Decorated scroll in praise of Wilson 1891 - Mss Eur F764/7/8

In 1870, Wilson was the Superintendent of Police for the Kaira District, and was called on to oversee police arrangements for the fair at Dakore held in April of that year.  The fair was a success and Wilson was commended for the judicious manner in which the arrangements were devised and carried out with due regard to the feelings of the people attending the event.  Wilson noted in his papers that, 'There was a tremendous concourse of people, especially women……The Maharajah wanted to give me a sword but I said government would not approve as I had only done my duty'.

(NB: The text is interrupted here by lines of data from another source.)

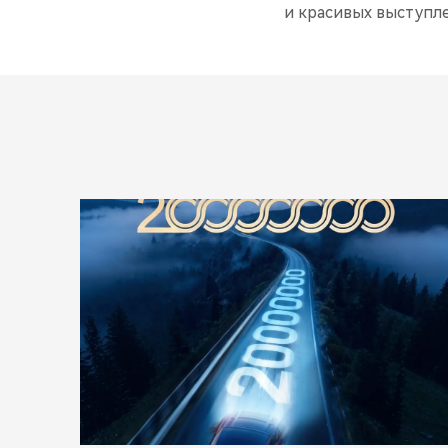
и красивых выступл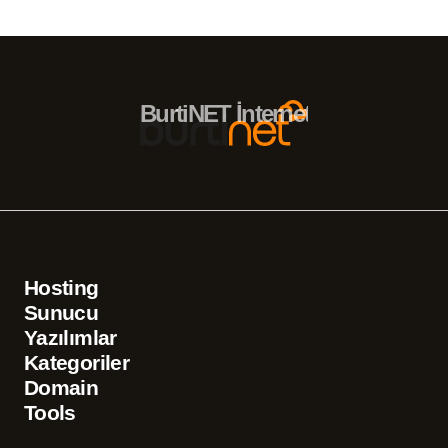
BurtiNET İnternet Hizmetleri – 
Hosting
Sunucu
Yazılımlar
Kategoriler
Domain
Tools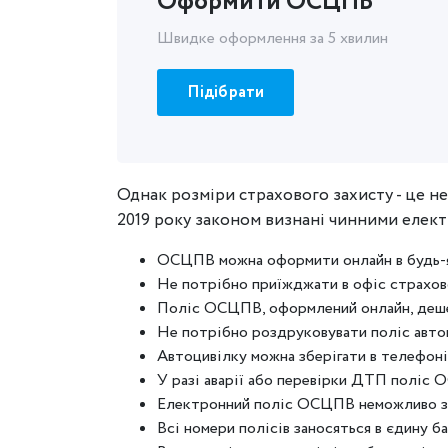
Оформити ОСЦПВ
Швидке оформлення за 5 хвилин
Підібрати
Однак розміри страхового захисту - це не
2019 року законом визнані чинними електр
ОСЦПВ можна оформити онлайн в будь-як
Не потрібно приїжджати в офіс страхово
Поліс ОСЦПВ, оформлений онлайн, деше
Не потрібно роздруковувати поліс авт
Автоцивілку можна зберігати в телефоні
У разі аварії або перевірки ДТП поліс 
Електронний поліс ОСЦПВ неможливо за
Всі номери полісів заносяться в єдину ба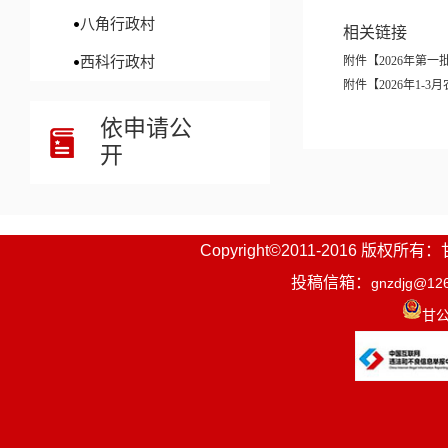
八角行政村
相关链接
西科行政村
附件【
2026年第一
附件【
2026年1-
依申请公
开
Copyright©2011-2016
投稿信箱：
gnzdjg@12
甘公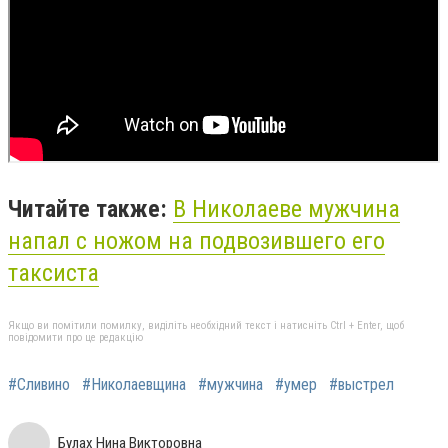
Читайте также:
В Николаеве мужчина
напал с ножом на подвозившего его
таксиста
Якщо ви помітили помилку, виділіть необхідний текст і натисніть Ctrl + Enter, щоб
повідомити про це редакцію
#Сливино
#Николаевщина
#мужчина
#умер
#выстрел
Булах Нина Викторовна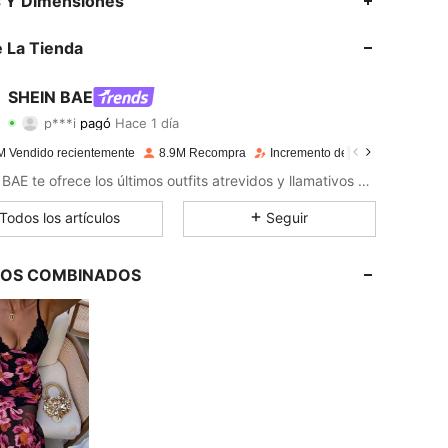
s Y Dimensiones
 La Tienda
4,91
18K
2.7M
SHEIN BAE
4,91
18K
2.7M
p***i
pagó
Hace 1 día
4,91
18K
2.7M
M Vendido recientemente
8.9M Recompra
Incremento de seguidores de 1
SHEIN BAE te ofrece los últimos outfits atrevidos y llamativos para tu próxima noche divertida.
4,91
18K
2.7M
Todos los artículos
Seguir
4,91
18K
2.7M
LOS COMBINADOS
4,91
18K
2.7M
4,91
18K
2.7M
4,91
18K
2.7M
4,91
18K
2.7M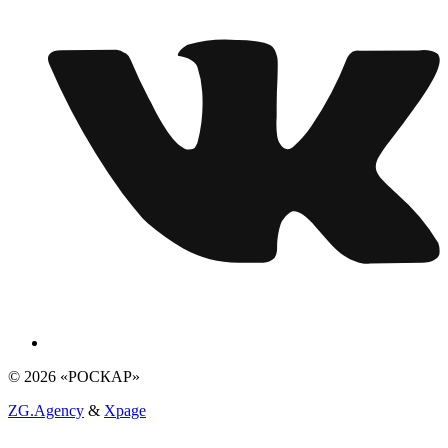
© 2026 «РОСКАР»
ZG.Agency
&
Xpage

Report of the fair at Dakore 1870  with the offer of a sword as a giftReport on the fair at Dakore 1870 -  Mss Eur F764/7/2

In 1885, Wilson was the District Superintendent of Police at Nasik. I n October of that year, he had to deal with a riot that broke out at Malegaon in the District.  The cause of the riot seemed to be a dispute between members of the Hindu and Muslim communities who were celebrating the festivals of Dasara and Muharram.  The unrest lasted four days and 42 people were arrested.  At one point, a Hindu temple was attacked forcing the police guard to fire on the rioters wounding two men.  The Government commended Wilson and the local Magistrate Mr Frost for their promptitude and discretion.  In Wilson’s copy of the report on the riot, he noted in the margin that, 'It was a hot business' and that leading Muslim leaders had asked him to release the 42 men who had been arrested, to which he had refused.  They were sentenced to terms of imprisonment of between three to eighteen months.

Report of riot at Malegaon 1885 Report of riot at Malegaon 1885  - Mss Eur F764/7/2

In 1887, Wilson, serving as Superintendent of Police in the Poona District, was involved in tracking down a gang of robbers.  Wilson reported that, 'five of the Koli gang of dacoits have surrendered to Inspector Ganpatrao Malhar and that a sixth, who alleges he was pressed into the dacoit’s service against his will, has also given himself up' . Wilson recommended that the reward of Rs.500 should be increased to Rs.1000 and distributed to local villagers 'who have done so well and have suffered in the service'.

Report of the surrender of a gang of dacoits 1887  Surrender of a gang of dacoits 1887 - Mss Eur F764/7/2

Between 1888 and 1893, Wilson served as Commissioner of Police for the Town and Island of Bombay.  During that time, he met a number of visiting dignitaries, including Prince Albert Victor, Duke of Clarence in 1889.  The following year, he met Tsesarevich Nicholas Alexandrovich, future Emperor of Russia, who was on a tour of India.  Wilson wrote that it was rather a responsibility for the Governor, Lord Harris, especially as the Indian Government 'were very jumpy'.  Of the Tsesarevich, Wilson wrote, 'He was very unformed in manners & never thanked me'. I n January 1893, the Archduke Franz Ferdinand of Austria visited Bombay as part of his tour of India during his trip round the world.  Wilson commented that Lord Harris 'found him a pleasant guest; and he specially thanked me at the railway station on his departure'.


John O’Brien
India Office Records

Further Reading:
William Henry Wilson’s papers are part of a recently catalogued collection of India Office Private Papers now available to researchers in the British Library’s Asian & African Studies reading room: Papers of the Wilson Family, Mss Eur F764 that charts the family’s connection with India over four generations.
Papers relating to the service history of William Henry Wilson, 1866-1914, shelfmark: Mss Eur F764/7/1.
Official correspondence relating to William Henry Wilson's career, 1860-1893, shelfmark: Mss Eur F764/7/2.